Wikland war dafür ein genialer Schachzug gelungen. Obwohl es den Offizieren der Sternenflotte nach dem Abzug der Cardassianer untersagt war, Urlaub auf Bajor zu machen, oder in den Bereich des Planeten einzufliegen, konnte er den verdienten Offizieren seiner Crew diese Möglichkeit einräumen.

Für Wikland war es eine willkommene Gelegenheit, seinen Offizieren etwas zu geben, was sie normalerweise nicht erwarten konnten.
Es war in gewissem Sinne eine Belohnung, die schon einige andere Offiziere erleben durften. Allerdings machte es Captain Wikland immer sehr spannend und er ging dabei äußert geschickt vor, so dass meist keiner vorherahnte, wen der Captain dabei im Sinn hatte.
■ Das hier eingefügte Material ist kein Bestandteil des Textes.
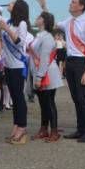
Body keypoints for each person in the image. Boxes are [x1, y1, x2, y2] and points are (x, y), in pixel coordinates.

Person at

So war es auch Ymoota ergangen, die unter den drei Offizieren der bajoranischen Mission war und die sich nun über einen weiteren Bonus freuen durfte.
Die wiedereröffnete Militärakademie der Bajoraner hatte ihr Offizierspatent der Sternenflotte anerkannt und so durfte die junge Frau nun auch die Uniform wie auch die Rangabzeichen der bajoranischen Militärakademie tragen. Ein Punkt, der sie gerade noch vor der letzten Mission in starke Gewissenskonflikte gestürzt hatte. Da sie Bajor sehr schätzte und eine enge Kastenbindung hatte, wollte sie auch durch ihre Uniform die Verbundenheit zeigen. Dies war allerdings vorher nicht möglich, aber dank Captain Wikland hatte sie es erreicht.